LOL! Thanks for the linky


----------



## sbindra (Oct 18, 2004)

*It's Over*

90 Jan Urlich
91 Joseba Beloki

Last year the tour was over on the prologue. This year it already looks over for Ulrich. Beloki is still not at his best form. Even if he was, Ulrich should not be just ahead of a climber like Beloki.


----------



## MaestroXC (Sep 15, 2005)

radioflyer said:


> but Ulrich has been near or on the podium since
> '86. That in itself is impressive.


Teenage Jan on the podium?  You mean '96, correct?


----------



## Spinnerman (Oct 21, 2004)

He does have a cold sore (or had one though). To me that means he is really stressing that body in an attempt to gain form.


----------



## chuckice (Aug 25, 2004)

he looks good here...he'll be fine...it's too early for peak. the jan fat police need to go back to the station!
http://www.cyclingnews.com/photos/2006/apr06/romandie06/index.php?id=romandie060/IMG_0190
http://www.cyclingnews.com/photos/2006/apr06/romandie06/index.php?id=romandie060/IMG_0198
http://www.cyclingnews.com/photos/2006/apr06/romandie06/index.php?id=romandie060/IMG_0199

and no cold sore...he always has cracked lips...they must have no chapstick in germany...
http://www.cyclingnews.com/photos/2006/apr06/romandie06/index.php?id=romandie060/IMG_0192
http://www.cyclingnews.com/photos/2006/apr06/romandie06/index.php?id=romandie060/IMG_0195
http://www.cyclingnews.com/photos/2006/apr06/romandie06/index.php?id=romandie060/IMG_0197


----------



## den bakker (Nov 13, 2004)

Spinnerman said:


> He does have a cold sore (or had one though). To me that means he is really stressing that body in an attempt to gain form.

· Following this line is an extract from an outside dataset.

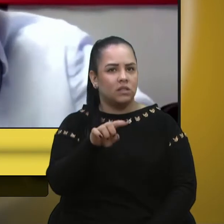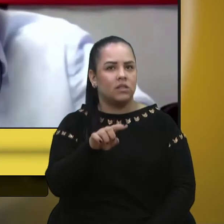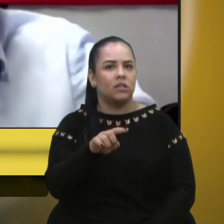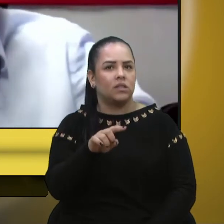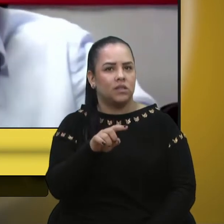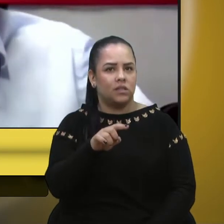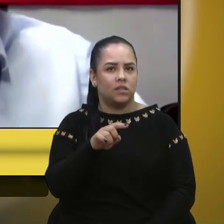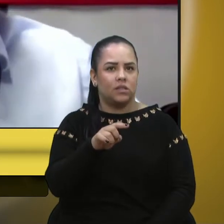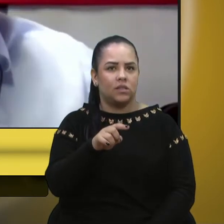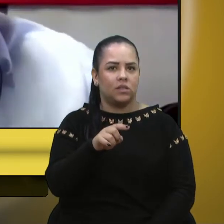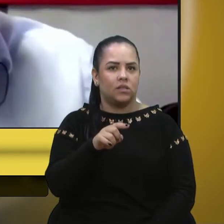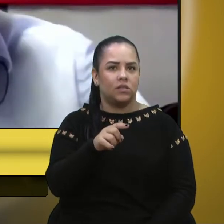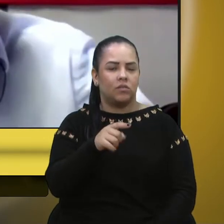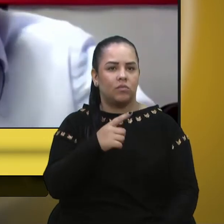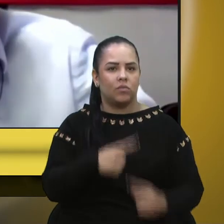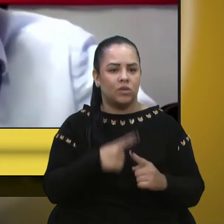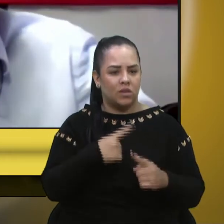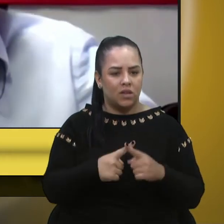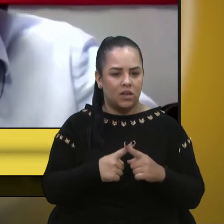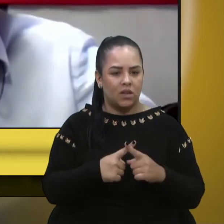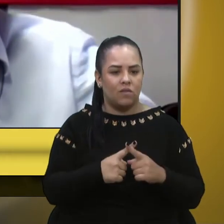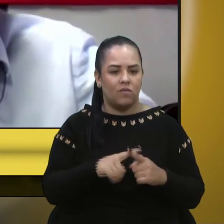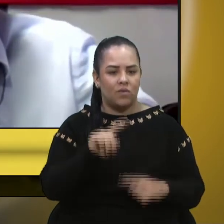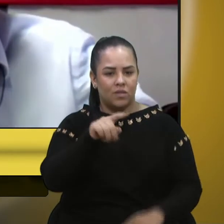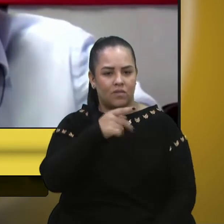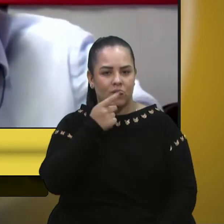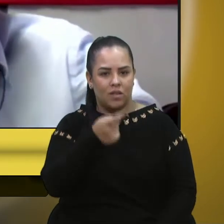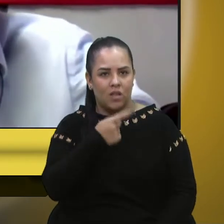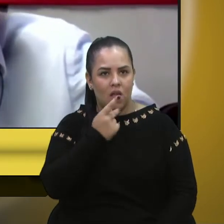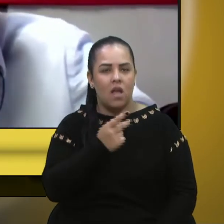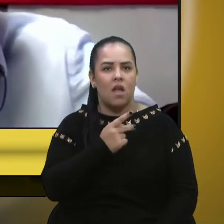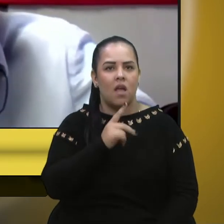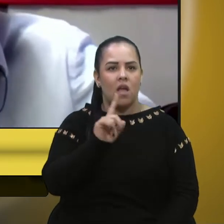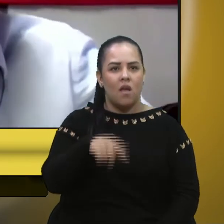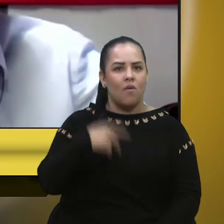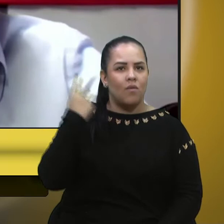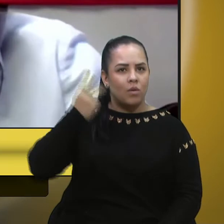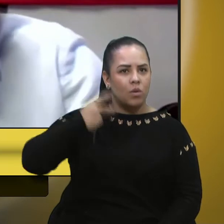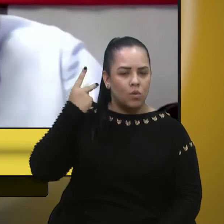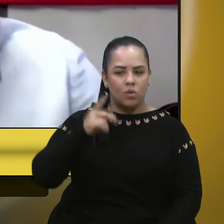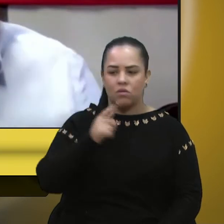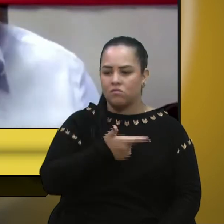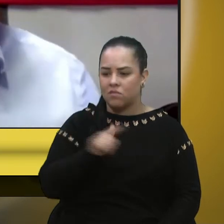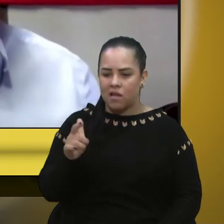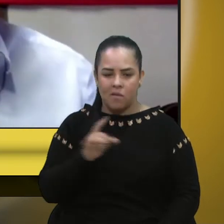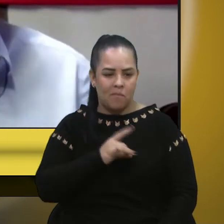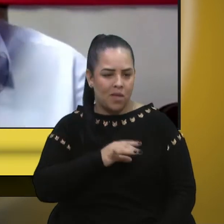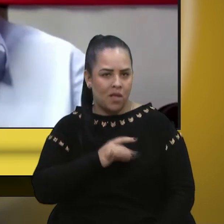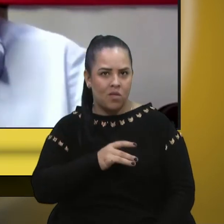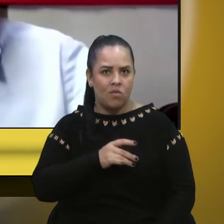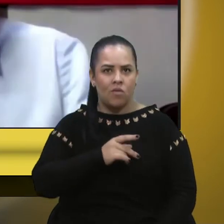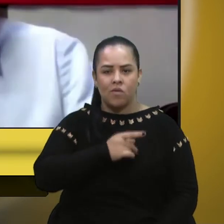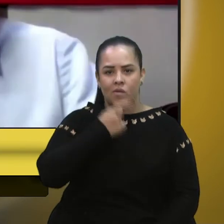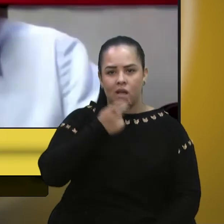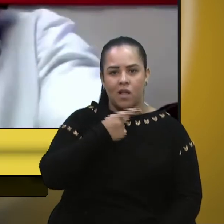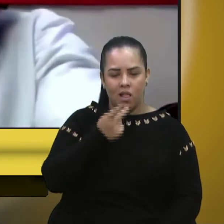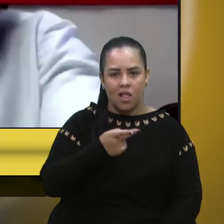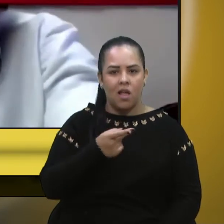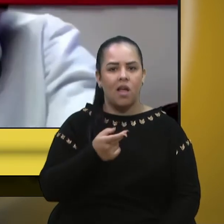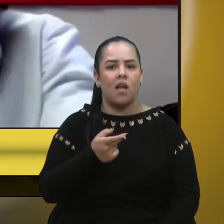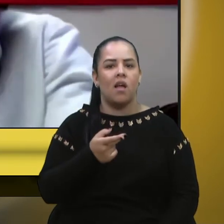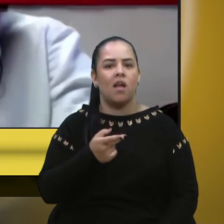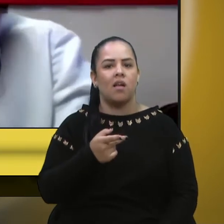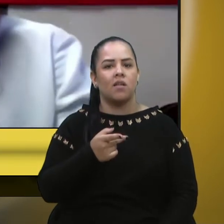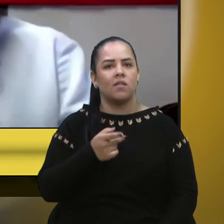posição. O senhor vereador não tem medo de se posicionar e se posiciona de maneira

you mean his birthmark on the lower lip that is discussed to death every year or another one?


----------



## Einstruzende (Jun 1, 2004)

Der Kranz said:


> So would most. BTW, shouldn't that be _Einstürzende_?


That's where I got it from. To make sure that I had a unique name I dropped the umlaut and switch the "u" and "r" because it sounded better when said.

The result is that for every website that I'm on I can have the same name (including gmail, yahoo, AIM, etc )


----------



## surftel (Apr 18, 2005)

*Looks skinny to me*

I dont see what you guys are talking about? Jan does not look fat to me. He will need to lose a few pounds in the next 2 months but nothing huge


----------



## 55x11 (Apr 24, 2006)

sbindra said:


> 90 Jan Urlich
> 91 Joseba Beloki
> 
> Last year the tour was over on the prologue. This year it already looks over for Ulrich. Beloki is still not at his best form. Even if he was, Ulrich should not be just ahead of a climber like Beloki.


You must be kidding!

A first race of the season for Beloki and Ulle - a meaningless, technical 4-minute time trial in a meaningless (for them) tune-up race two and half months before the Tour, and you declare the year to be over for Ulrich?!

I guess this is why they have to run the race in July.


----------



## Francis Cebedo (Aug 1, 2001)

surftel said:


> I dont see what you guys are talking about? Jan does not look fat to me. He will need to lose a few pounds in the next 2 months but nothing huge


The chicken says he needs a haircut. Mu-ha-ha-ha!


----------



## Francis Cebedo (Aug 1, 2001)

55x11 said:


> You must be kidding!
> 
> A first race of the season for Beloki and Ulle - a meaningless, technical 4-minute time trial in a meaningless (for them) tune-up race two and half months before the Tour, and you declare the year to be over for Ulrich?!
> 
> I guess this is why they have to run the race in July.


That's right 55x11. Educate the peoples!

francois


----------



## Under ACrookedSky (Nov 8, 2005)

"Hmmm, I wonder if I can get this helmet with cheek cutouts."


----------



## estone2 (Sep 25, 2005)

lmao!
though look at his shirt, that's ribs, so yeah he's decently in shape.
though he could prolly drop 5 pounds.


----------



## mquetel (Apr 2, 2006)

looks like he is sucking in his gut to me...


----------



## rollinrob (Dec 8, 2002)

francois said:


> The chicken says he needs a haircut. Mu-ha-ha-ha!


the thin Dr. Evil...


----------



## TitaniumFemur (Oct 19, 2004)

mquetel said:


> looks like he is sucking in his gut to me...


----------



## Fignon's Barber (Mar 2, 2004)

francois said:


> The chicken says he needs a haircut. Mu-ha-ha-ha!


 Well played, francois. But who could be mini-me, perhaps Rujano?


----------



## 55x11 (Apr 24, 2006)

I am bookmarking this thread for July when skinny and fit Ulle kills everyone in a long time trial.


----------



## chuckice (Aug 25, 2004)

55x11 said:


> I am bookmarking this thread for July when skinny and fit Ulle kills everyone in a long time trial.


exactly...


----------



## Trek_envy (Jun 15, 2004)

*..... That*

is my prediction as well...

As all the cool kids say.... I think Basso is gonna get pwned.


----------